Published by the government of Zimbabwe
4 November 2008
Harare — SHARES on the Zimbabwe Stock Exchange are stopping at nothing, and last week fired on unhindered, as speculation, and the belief of hedging against inflation drove prices through the roof.
Punters are hoping inflationary pricing will nurse the sick economy back to health and help restore some value to the dollar.
Some have kept a firm grip to their stock, and help create a shortage of scrip that has propelled prices higher.
In Friday's trading, the mainstream industrial index climbed a massive 368,95 percent to break the quadrillion mark and reached 1 835 393 087 392 070.00 points.
Minings rose similarly closing up 301,1 percent at 1 049 566 560 269 850.00 points.
Equities gained throughout last week.
Industrials opened up 12,5 percent but minings shed 35,2 percent.
On Tuesday, the main index leapt 154 percent, 126,6 percent at mid-week and closed up 303,9 percent Thursday.
In mining, the index closed up 222,58 percent on Tuesday before rising 113,5 percent on Wednesday. It ended 214,85 percent higher on Thursday.

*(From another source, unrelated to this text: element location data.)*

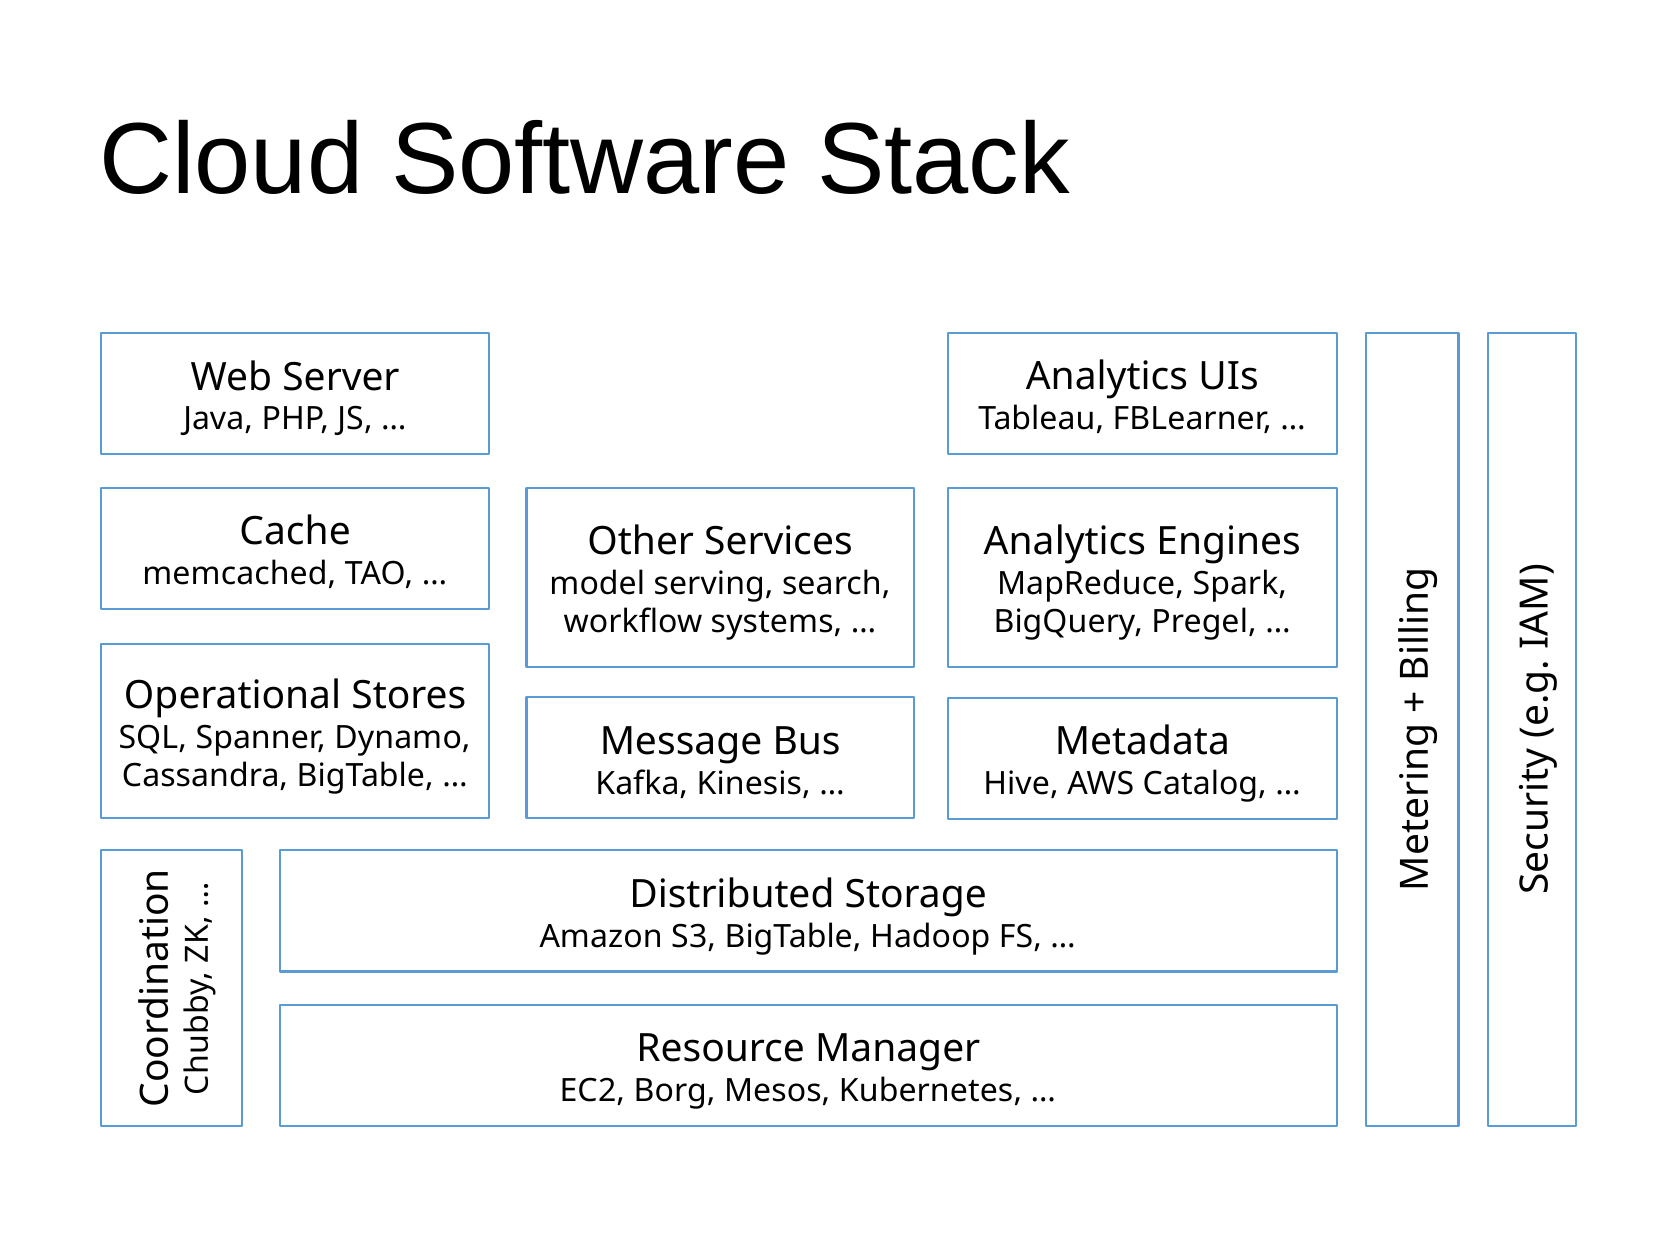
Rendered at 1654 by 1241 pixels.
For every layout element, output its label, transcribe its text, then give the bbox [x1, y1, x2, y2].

title Cloud Software Stack [82, 49, 1571, 257]
text_box Analytics Engines MapReduce, Spark, BigQuery, Pregel, … [948, 488, 1337, 667]
text_box Web Server Java, PHP, JS, … [101, 333, 489, 454]
text_box Resource Manager EC2, Borg, Mesos, Kubernetes, … [280, 1005, 1337, 1126]
text_box Metering + Billing [1366, 333, 1458, 1126]
text_box Security (e.g. IAM) [1488, 333, 1576, 1126]
text_box Operational Stores SQL, Spanner, Dynamo, Cassandra, BigTable, … [101, 644, 489, 818]
text_box Distributed Storage Amazon S3, BigTable, Hadoop FS, … [280, 850, 1337, 972]
text_box Message Bus Kafka, Kinesis, … [526, 697, 914, 818]
text_box Analytics UIs Tableau, FBLearner, … [948, 333, 1337, 454]
text_box Coordination Chubby, ZK, … [101, 850, 242, 1126]
text_box Metadata Hive, AWS Catalog, … [948, 698, 1337, 819]
text_box Cache memcached, TAO, … [101, 488, 489, 609]
text_box Other Services model serving, search, workflow systems, … [526, 488, 914, 667]
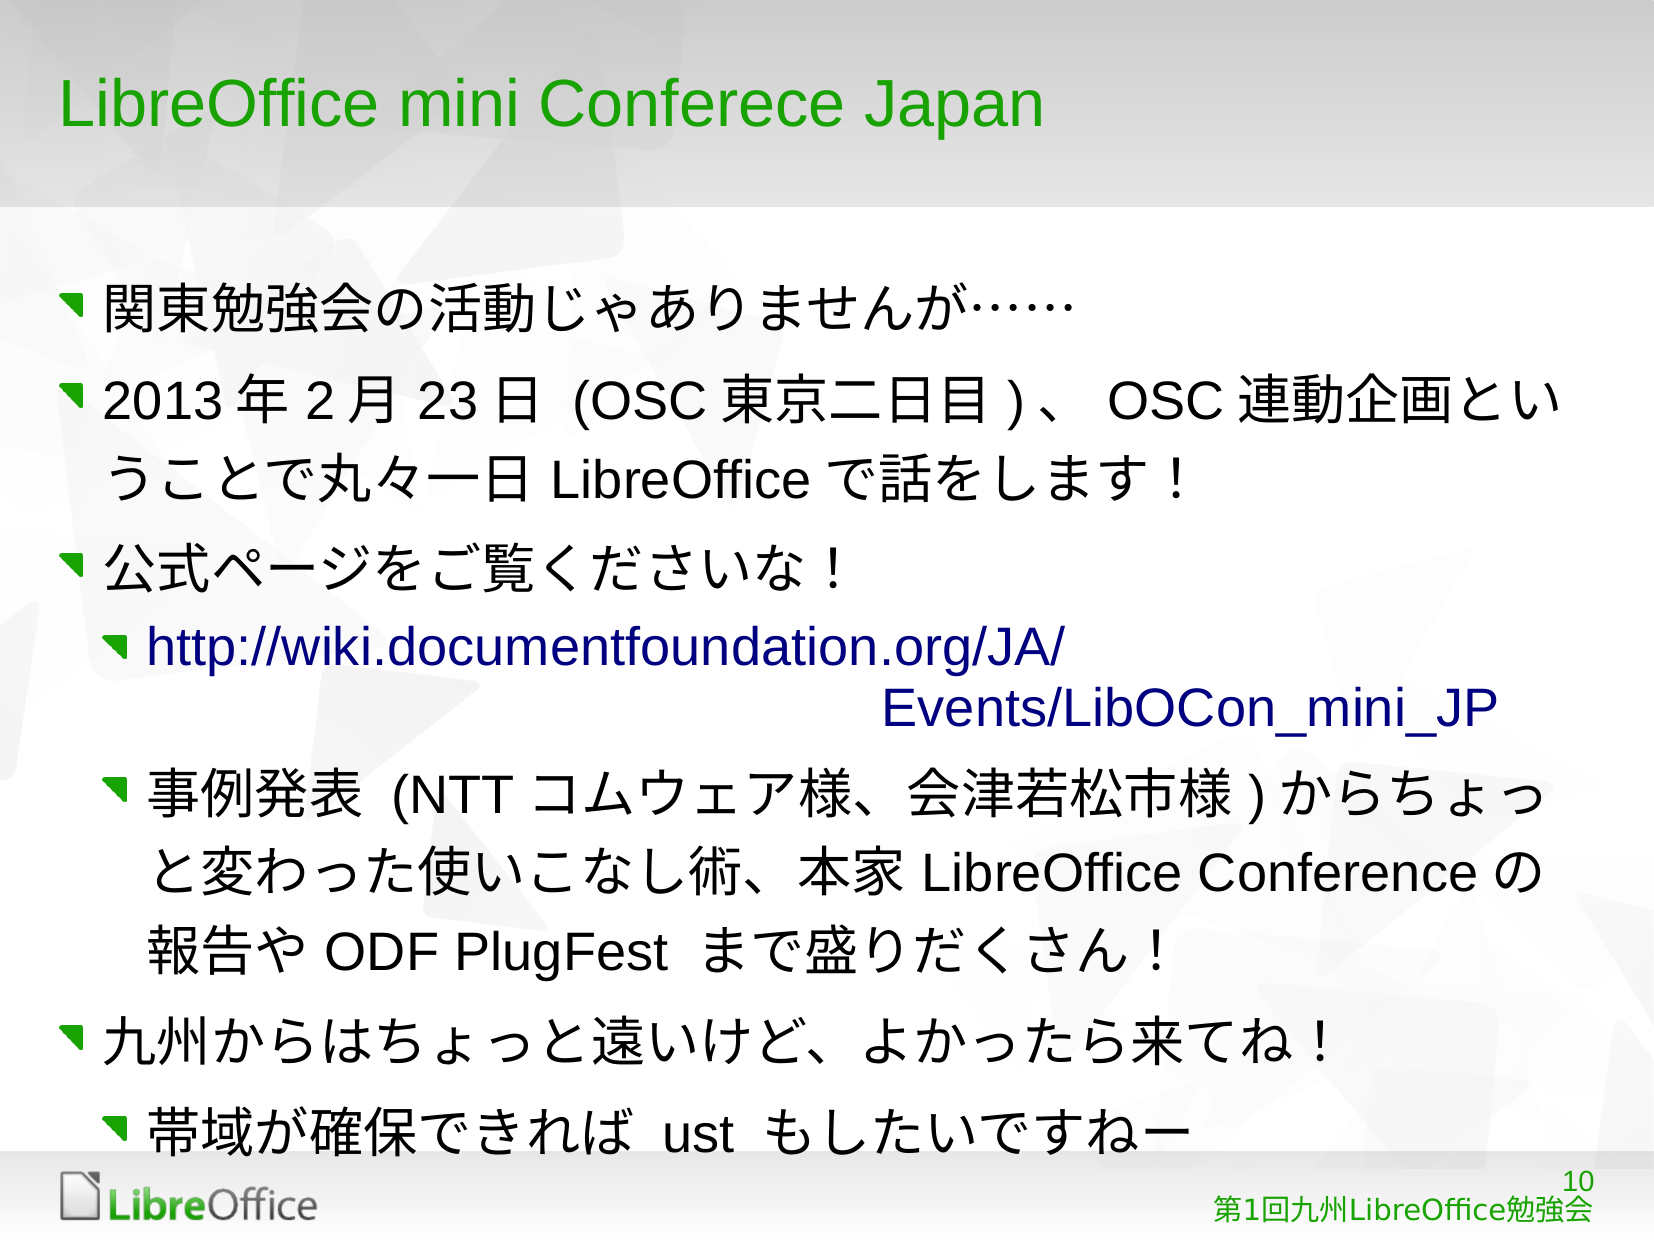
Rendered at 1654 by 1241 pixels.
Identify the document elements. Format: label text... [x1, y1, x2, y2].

In early trading yesterday, equities showed no signs of easing. Early gains were posted in second liner shares with Redstar leading the pack rising 4 662 percent followed by Afdis, which gained 1 567 percent.

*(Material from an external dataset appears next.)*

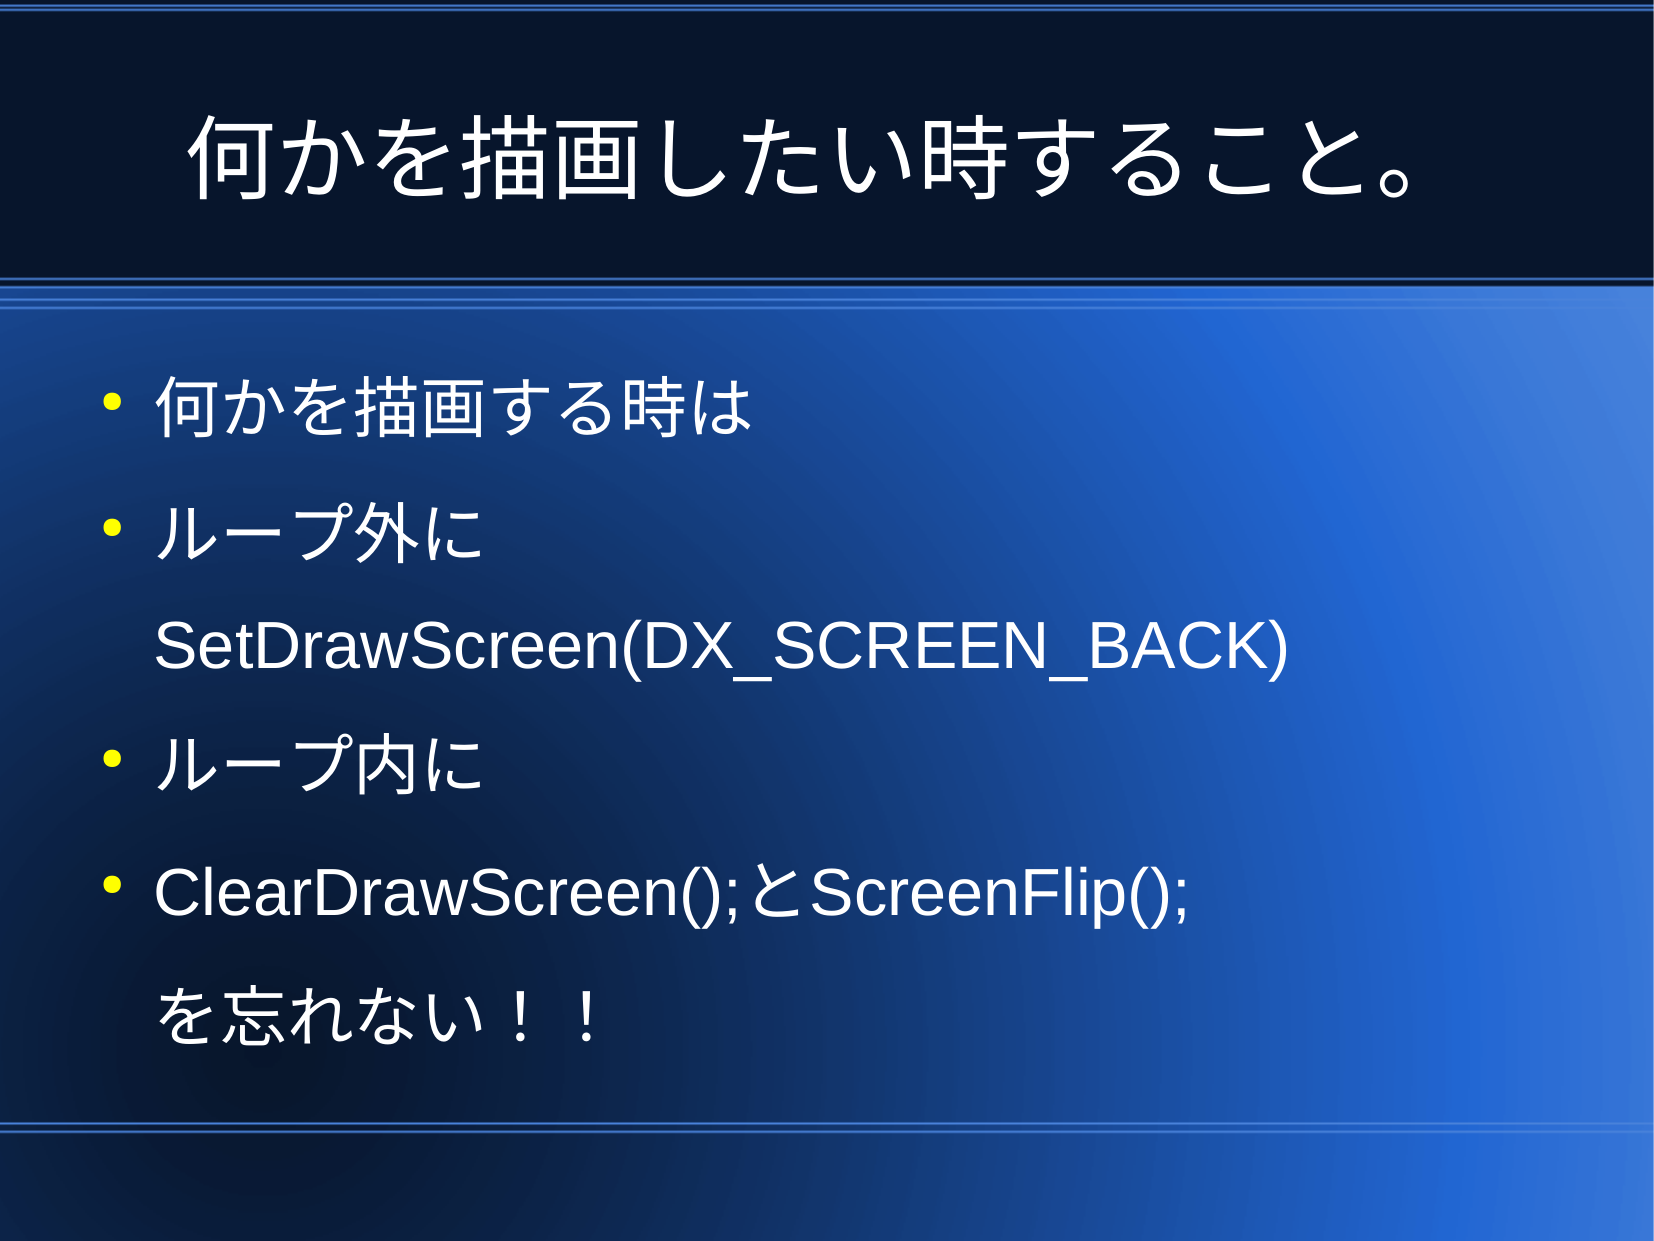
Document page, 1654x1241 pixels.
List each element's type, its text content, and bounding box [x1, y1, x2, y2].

picture [0, 0, 1654, 1241]
title 何かを描画したい時すること。 [82, 49, 1571, 257]
list 何かを描画する時は ループ外に SetDrawScreen(DX_SCREEN_BACK) ループ内に ClearDrawScreen();とScreenFlip(); を忘れない！！ [82, 355, 1571, 1174]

Murray and Roberts rose 900 percent while Astra and ZB Financial Holdings gained 433 percent and 400 percent in that order.
Volume was low with less than one million shares traded. Several counters did not trade.

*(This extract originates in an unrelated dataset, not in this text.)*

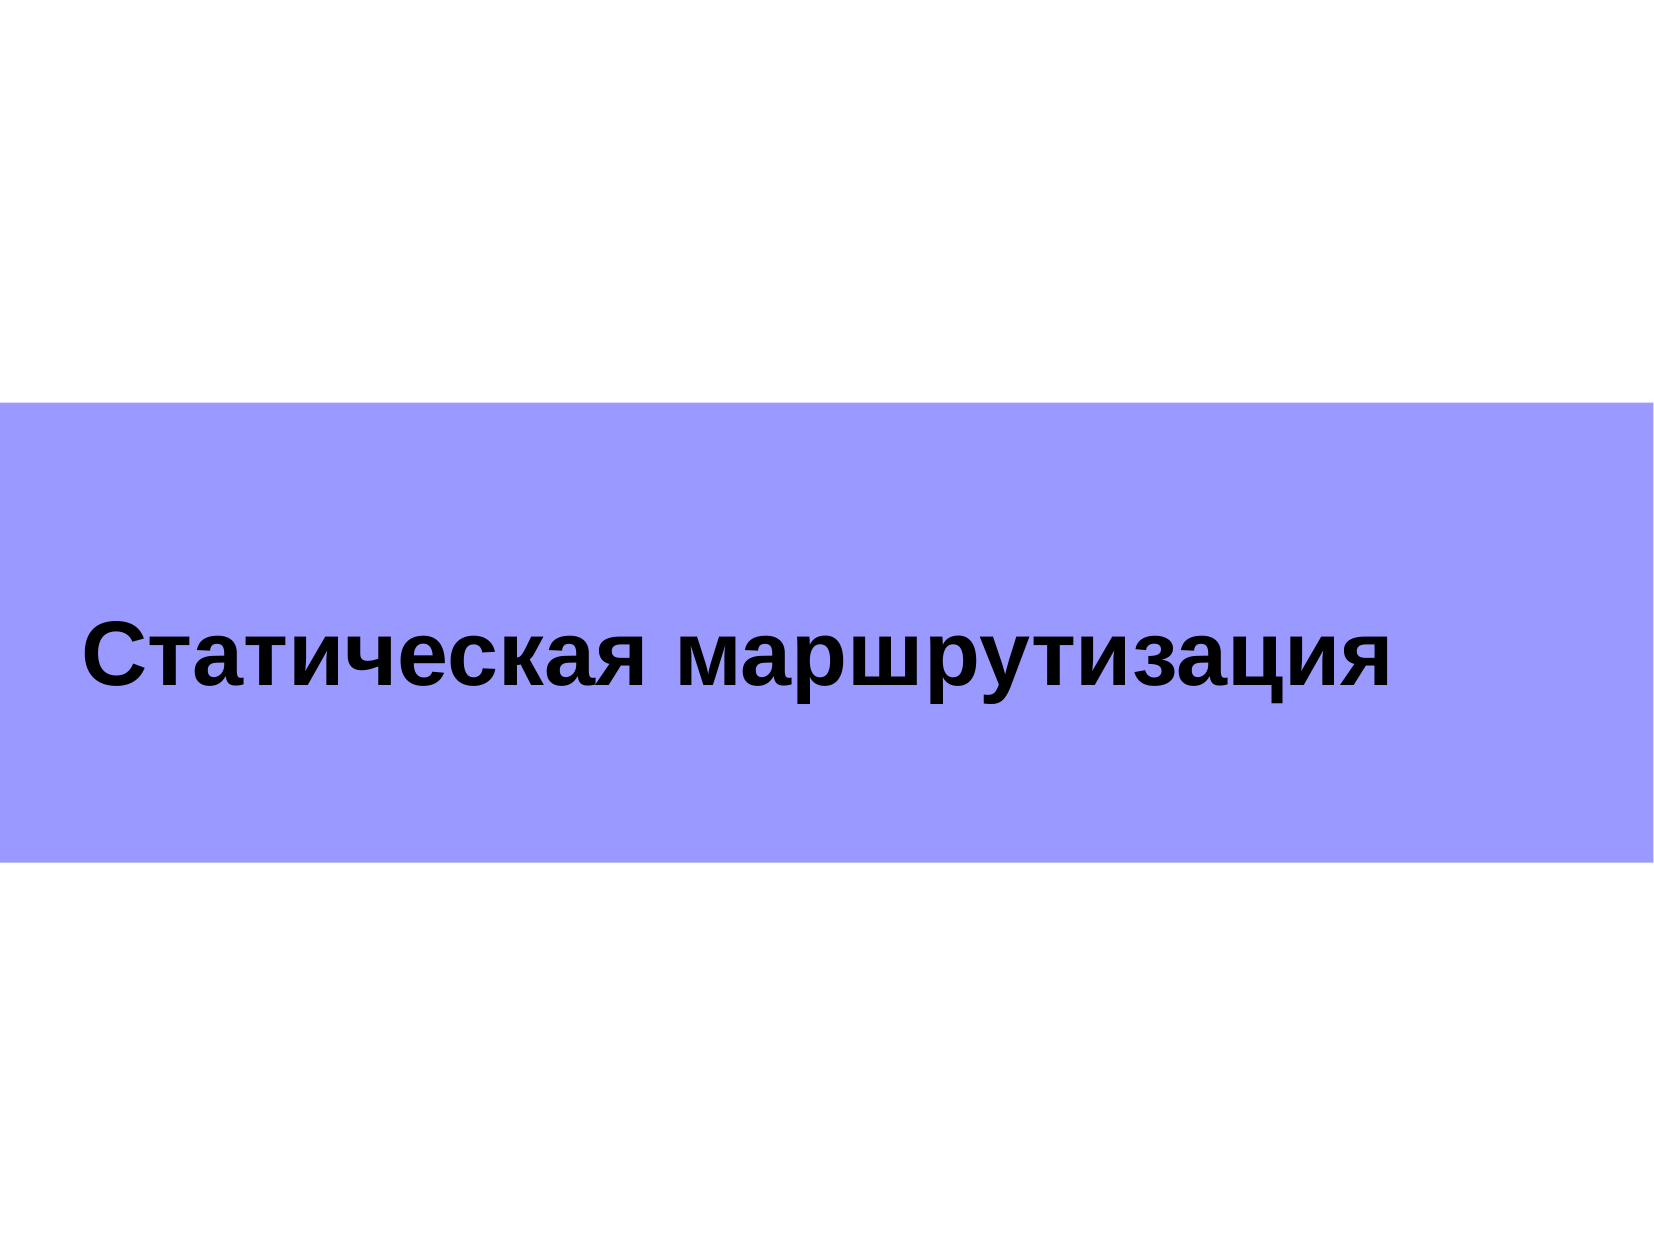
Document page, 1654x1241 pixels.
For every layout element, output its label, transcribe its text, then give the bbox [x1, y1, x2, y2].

But last year, just as banks were waking up to their problems in the US, Zimbabwean investors rode a rapidly expanding stock bubble as the value of shares accelerated faster.
The feat continued into 2008 with industrials posting a year-to-date growth of 960 quadrillion percent, which is 4,15 billion times as much as July's annual inflation of 231 million percent.
The resource index is up 444 quadrillion percent since January. And so, from the look of things, ZSE investors may have indeed managed to hedge their assets against the effects of high inflation but some have been at a loss in US dollar terms.
The Old Mutual Implied Rate, the broadest measure of the rate of foreign exchange on the market, has widened rapidly than the two indices. Over the year, the OMIR has gained 2 244 quadrillion percent to $11,2 trillion per US$.
In the short-to-medium term, analysts expect the market to continue on the upside, helped by negative inflation forecast and receding economic growth. Weak money market rates have also aided the equities rally.